Calculs liés à un emprunt

Vous pouvez utiliser une calculette pour déterminer, notamment, le montant des paiements mensuels ou le taux d’intérêt d’un prêt.

Vous pouvez choisir de vendre votre ancienne automobile à l’acheteur de votre choix par l’intermédiaire du commerçant qui vous vend votre nouvelle automobile. Cette transaction s’appelle une « vente d’accommodement » ou, à tort, une « vente d’accommodation ». Elle doit faire partie du contrat.

Avantage d’une vente d’accommodement

Souvent, la vente d’accommodement vous permet de réduire le montant des taxes que vous devez payer sur votre nouvelle automobile.

L’acheteur de votre ancienne automobile, lui, devra payer la TPS et la TVQ. (Habituellement, lors d’une vente entre 2 particuliers, l’acheteur paie seulement la TVQ.)

Exemple de vente d’accommodement

Vous achetez une nouvelle automobile pour 22 000 $. Vous vendez votre ancienne automobile à l’acheteur de votre choix au prix de 8000 $. Vous devrez donc payer les taxes sur la différence entre les deux montants, soit 14 000 $.

Rôle du commerçant

Une vente d’accommodement n’engage pas la responsabilité du commerçant qui effectue la transaction. Il agit comme intermédiaire.

Si le commerçant exige des frais pour servir d’intermédiaire, il est tenu aux mêmes obligations que le commerçant de véhicules d’occasion. Il doit notamment offrir une garantie de bon fonctionnement à l’acheteur de votre automobile.

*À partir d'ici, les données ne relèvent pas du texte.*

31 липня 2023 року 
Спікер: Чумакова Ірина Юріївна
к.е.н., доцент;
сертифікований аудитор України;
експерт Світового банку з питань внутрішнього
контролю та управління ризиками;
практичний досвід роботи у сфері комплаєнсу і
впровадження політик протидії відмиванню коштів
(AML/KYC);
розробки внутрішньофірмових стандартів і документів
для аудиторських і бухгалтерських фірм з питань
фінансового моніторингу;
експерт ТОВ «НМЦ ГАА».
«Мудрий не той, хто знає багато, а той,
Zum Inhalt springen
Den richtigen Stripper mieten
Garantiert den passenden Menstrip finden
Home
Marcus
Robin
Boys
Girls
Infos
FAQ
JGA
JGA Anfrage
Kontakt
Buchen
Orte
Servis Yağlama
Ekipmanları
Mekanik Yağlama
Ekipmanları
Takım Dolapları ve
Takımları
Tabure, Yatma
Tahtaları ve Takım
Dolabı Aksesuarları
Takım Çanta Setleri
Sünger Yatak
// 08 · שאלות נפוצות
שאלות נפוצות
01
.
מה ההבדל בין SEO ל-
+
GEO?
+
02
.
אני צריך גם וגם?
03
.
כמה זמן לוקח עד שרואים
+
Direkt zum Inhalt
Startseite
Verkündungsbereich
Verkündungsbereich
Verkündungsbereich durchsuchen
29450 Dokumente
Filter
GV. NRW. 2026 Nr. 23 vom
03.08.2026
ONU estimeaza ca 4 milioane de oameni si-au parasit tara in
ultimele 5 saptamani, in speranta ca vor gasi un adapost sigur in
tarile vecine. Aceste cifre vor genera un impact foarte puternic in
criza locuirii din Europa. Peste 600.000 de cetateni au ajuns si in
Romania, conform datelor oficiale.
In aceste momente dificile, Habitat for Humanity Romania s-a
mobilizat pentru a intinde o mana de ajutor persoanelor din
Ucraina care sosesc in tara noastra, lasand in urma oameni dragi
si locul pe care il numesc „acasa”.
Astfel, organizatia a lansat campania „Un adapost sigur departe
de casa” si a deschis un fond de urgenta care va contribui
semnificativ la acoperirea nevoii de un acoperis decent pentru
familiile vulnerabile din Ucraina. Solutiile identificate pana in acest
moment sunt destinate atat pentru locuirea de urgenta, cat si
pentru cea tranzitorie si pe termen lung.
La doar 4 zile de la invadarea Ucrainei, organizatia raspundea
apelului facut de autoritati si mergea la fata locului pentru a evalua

L’Office de la protection du consommateur vous conseille de ne signer aucun document tant que vous n’avez pas décidé d’acheter l’automobile. Contrairement à la croyance populaire, vous n’avez pas droit à un délai de 10 jours pour revenir en arrière si vous changez d’idée.

Si un commerçant affirme que votre signature ne vous engage pas, vous pouvez lui demander d’inscrire « Aucun engagement de la part du consommateur » sur le document que vous signez.

L’Office vous invite à vous informer sur les conditions d’annulation de l’achat d’une automobile neuve.